When an action throws, Arbor converts whatever was thrown into a ServerEx. Error handlers always receive a ServerEx, even if the original value was a string, plain object or arbitrary exception.

If Arbor creates the error and no status code can be inferred, it defaults to 500.

Arbor then selects an error handler based on the current Content-Type. Error handlers behave exactly like actions: they may return a value (which is then rendered) or finalize the response manually.

Throwing Errors

Arbor provides the Ex helper to create structured server errors:

import { Ex } from "@kequtech/arbor";

const actionRequireAuth = createAction(() => {
  throw Ex.Unauthorized("Missing token");
});

Ex produces:

interface ServerEx extends Error {
  statusCode: number;
  info: Record<string, unknown>;
}

Typical constructors:

throw Ex.NotFound("No such item");
throw Ex.BadRequest("Invalid input", { cause: "format" });
throw Ex.StatusCode(451, "Restricted");

Unknown to ServerEx

If you ever need to turn an unknown thrown value into ServerEx, use unknownToEx:

import { unknownToEx } from "@kequtech/arbor";

try {
  await someAsyncOperation();
} catch (error) {
  const ex = unknownToEx(error);
}

In most cases you don't need to, allowing the error to be thrown to Arbor is sufficient as it will do this automatically.

Error Handler Basics

Create an error handler with createErrorHandler. It specifies the content type it expects and how to turn a ServerEx into a response value.

import { createErrorHandler } from "@kequtech/arbor";

const errorHandlerText = createErrorHandler({
  contentType: "text/*",
  action: (ex, { url }) => {
    return `${url.pathname} ${ex.statusCode} ${ex.message}`;
  },
});

Important details:

  • The ex parameter is always ServerEx.
  • If the action returns a value, Arbor passes it to the appropriate renderer for the content type on the response.
  • If the action finalizes the response, nothing more runs.

Attaching Error Handlers to Branches

Error handlers are defined on branches. A request uses error handlers from its branch and from any parent branches.

const branchDocs = createBranch({
  url: "/docs",
  errorHandlers: [
    errorHandlerText,
  ],
});

Matching follows the same specificity logic as renderers:

  • "application/json" beats "application/*"
  • "text/html" beats "text/*"

Default Error Handler

If no matching handler exists, Arbor’s built-in error handler runs. It does the following:

  • Sets Content-Type to application/json
  • Strips metadata except for cause

Runtime behavior:

export const errorHandler = createErrorHandler({
  contentType: "*",
  action(ex, { res }) {
    res.setHeader("Content-Type", "application/json");
    const error = {
      statusCode: ex.statusCode,
      message: ex.message,
      cause: ex.cause,
    };
    return { error };
  },
});

Metadata rules

Given:

throw Ex.BadRequest("invalid", { cause: "foo", extra: "bar" });

Arbor produces:

  • ex.cause === "foo"
  • ex.info === { extra: "bar" }

The default handler sends:

  • statusCode always
  • message always
  • cause always
  • info never
  • stack never

This keeps error responses safe while remaining useful during development.

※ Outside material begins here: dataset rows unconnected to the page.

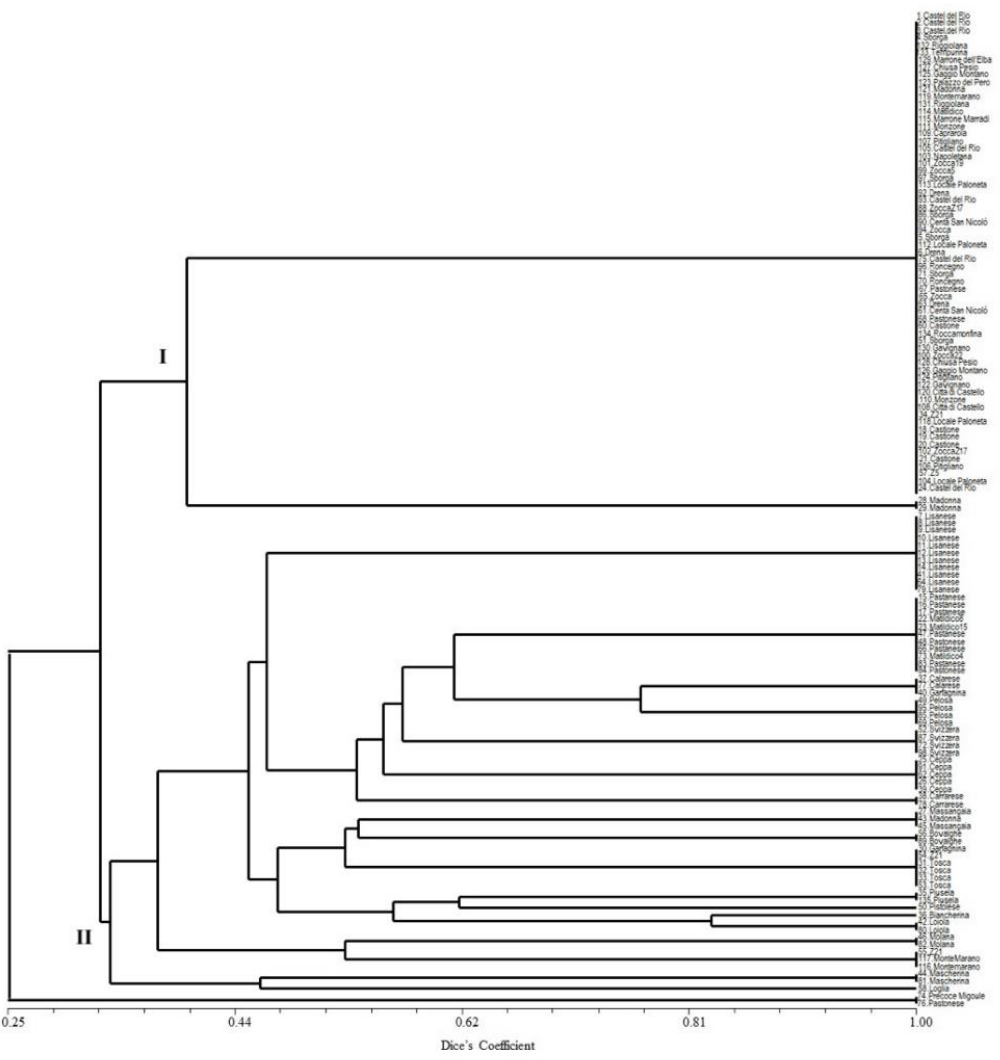
Figure 1. Dendrogram based on 16 SSRs using DICE coefficient demonstrating genetic characterization and relationship of 134 chestnut accessions from the Tuscan-Emilian Apennines, divided in two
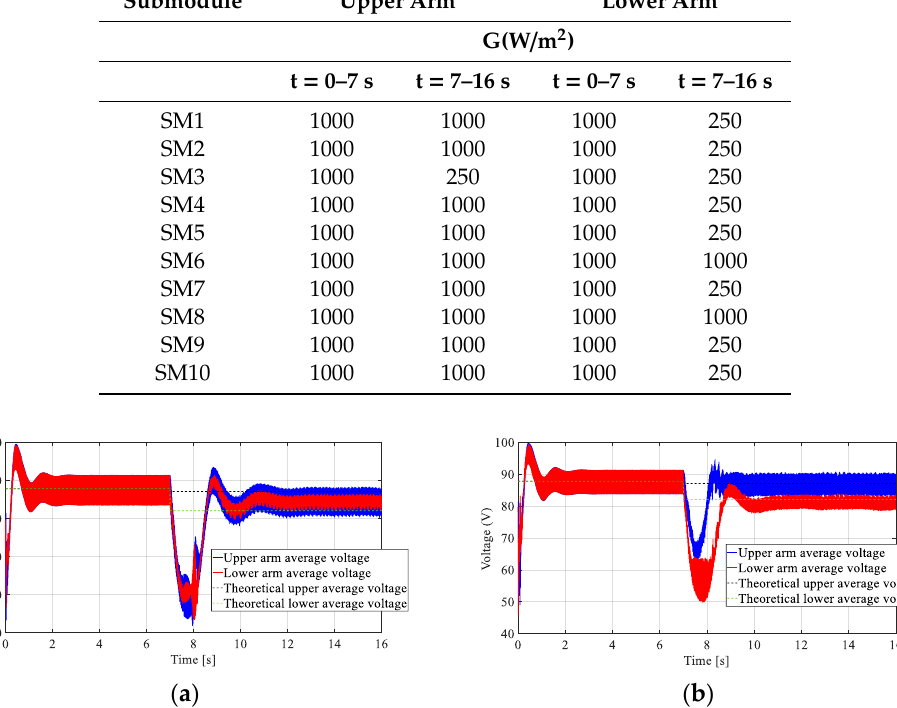
Figure 8. Average arm voltages: ( a ) CMPPT control; ( b ) DMPPT control.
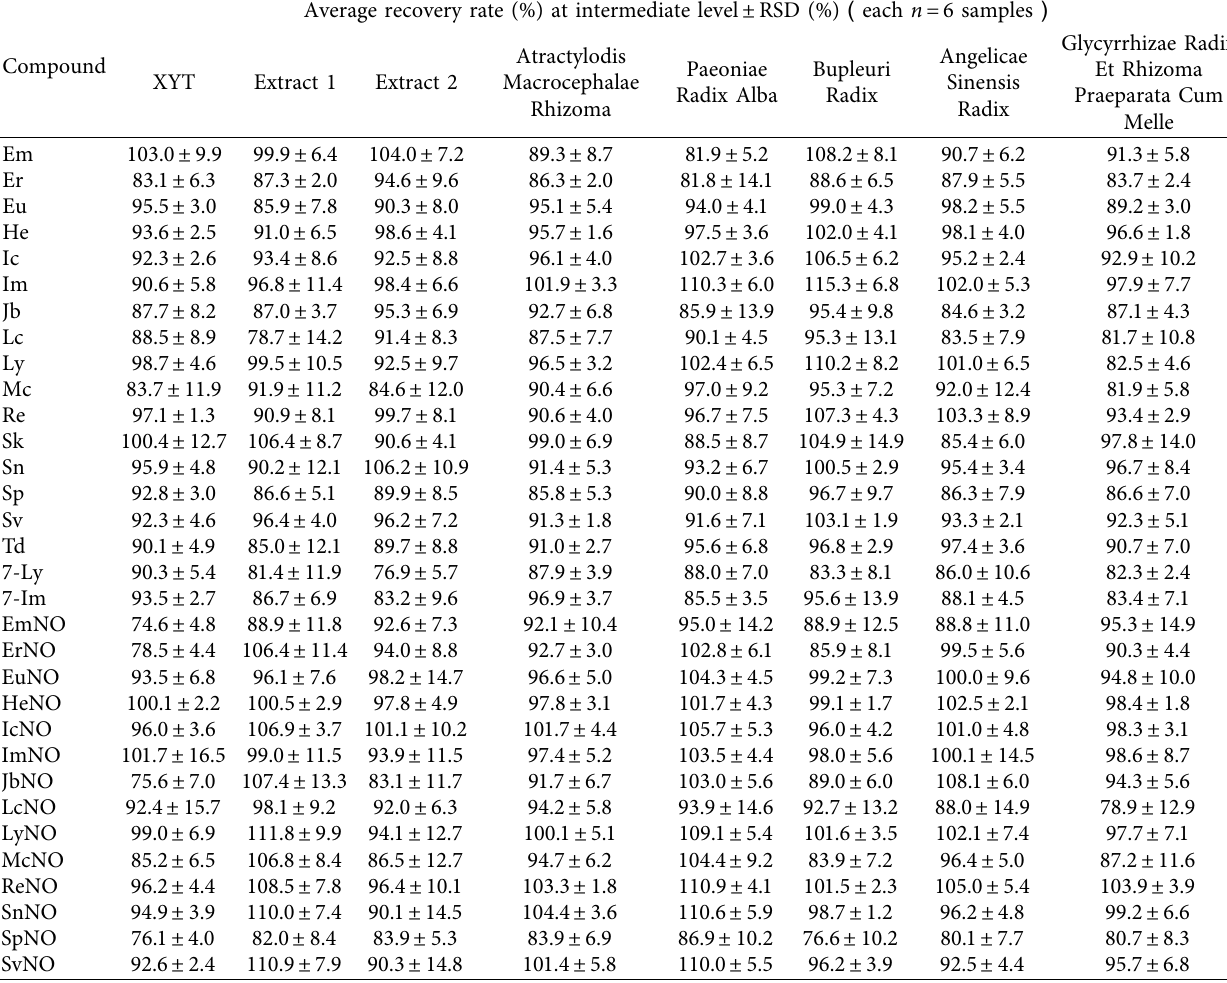
Table 4: Mean recoveries and precision of the method for PAs in various matrices.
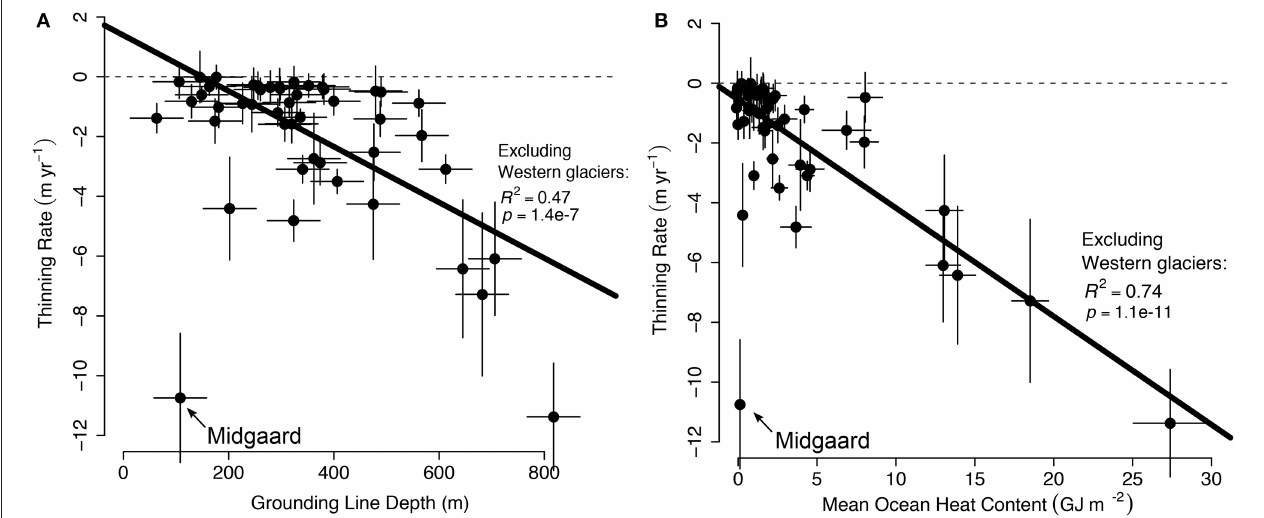
FIGURE 6 | (A) OLS regression of grounding line depth (m) with the maximum dynamic thinning rate for each catchment ( m yr − 1 ) for all glaciers except those in Western Greenland (as shown in Figure 5C ). Panel (B) shows ocean heat content (OHC) in GJ m − 2 as the independent variable. The coefficient of determination R 2 shown for all remaining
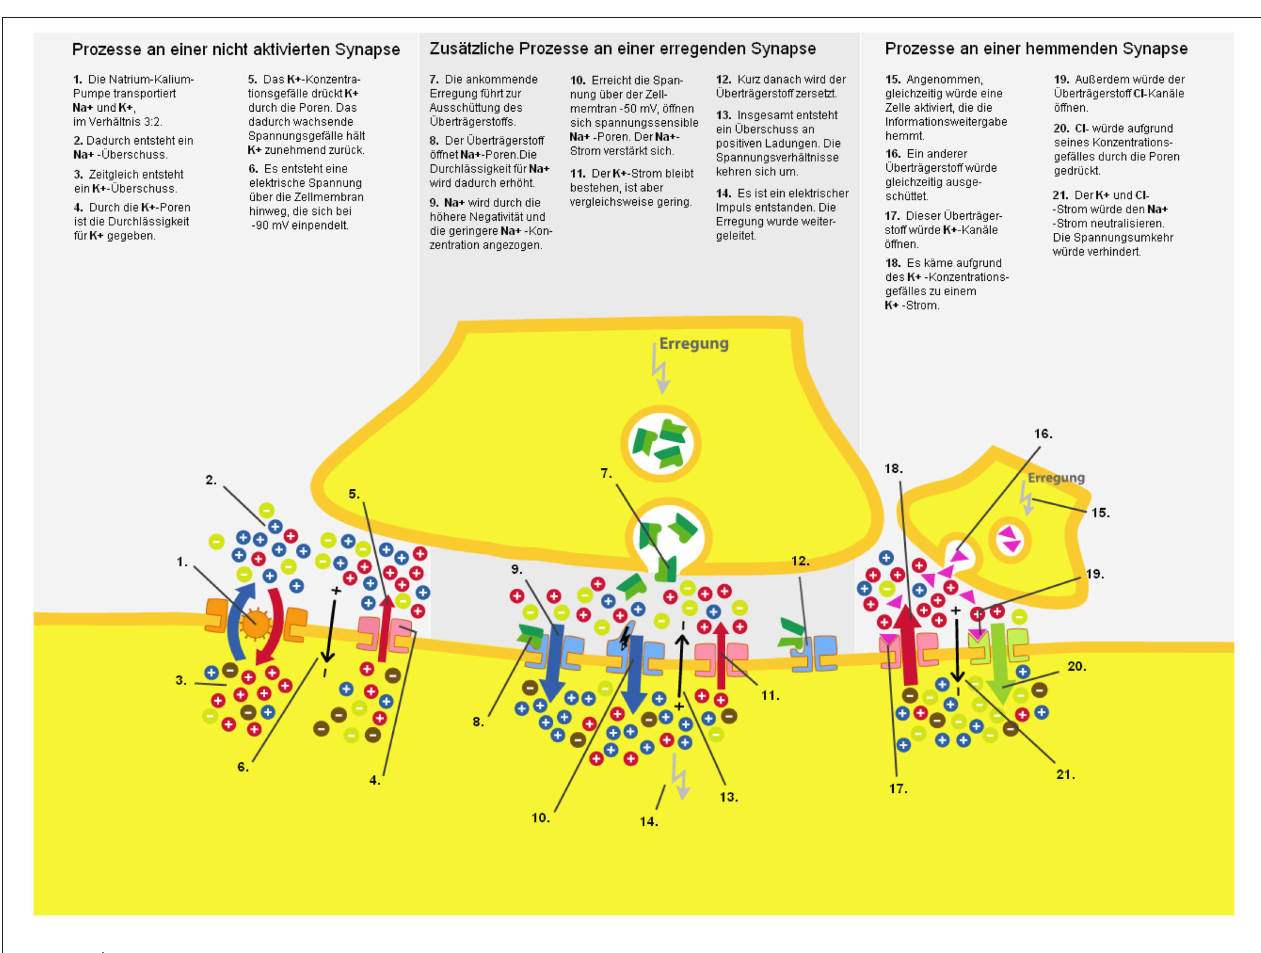
FIGURE 2 | Separated text-picture presentation in Experiment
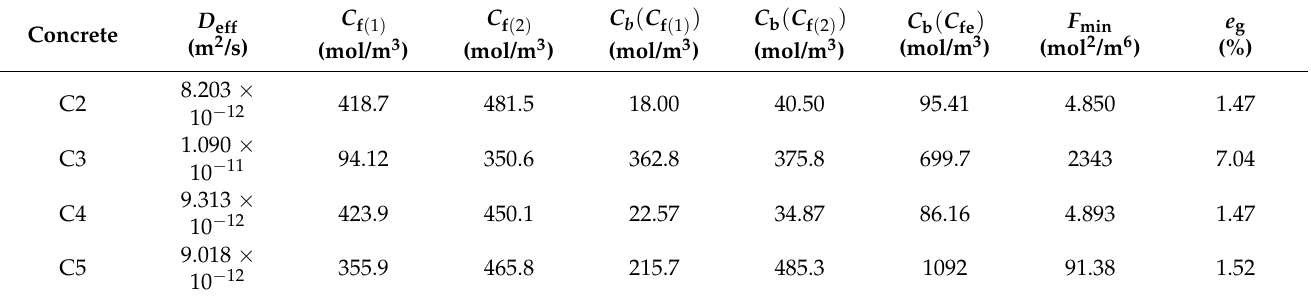
Table 6. The effective chloride diffusion coefficients ( D eff ) and the vertices coordinates of binding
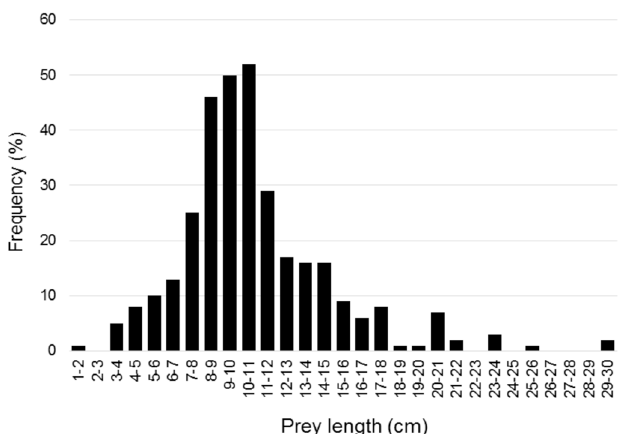
Fig. 2. Overall prey fi sh-size distribution expressed as percent number in stomach contents of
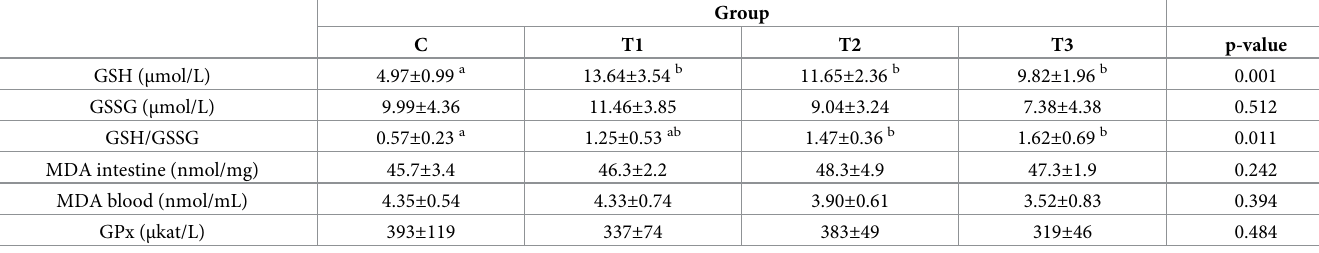
Table 7. Antioxidant status parameters in blood (GSH, GSSG, GSH/GSSG, MDA, GPx) and jejunal mucosa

Throwing Inside of an Error Handler

If an error handler throws, Arbor treats it as a fatal exception:

  • No further handlers are attempted
  • Arbor sends an empty response body

Handlers should catch failures if stability is important.

Summary

Key behaviors:

  • Everything thrown becomes a ServerEx
  • Error handlers receive ServerEx, not unknown
  • Handlers belong to branches and follow specificity rules
  • Handlers behave like regular actions
  • Default handler outputs safe JSON, stripping metadata in production
  • Throwing inside of a handler results in a fatal error

Error handlers give you control over how failures are represented, without affecting the structure of your application.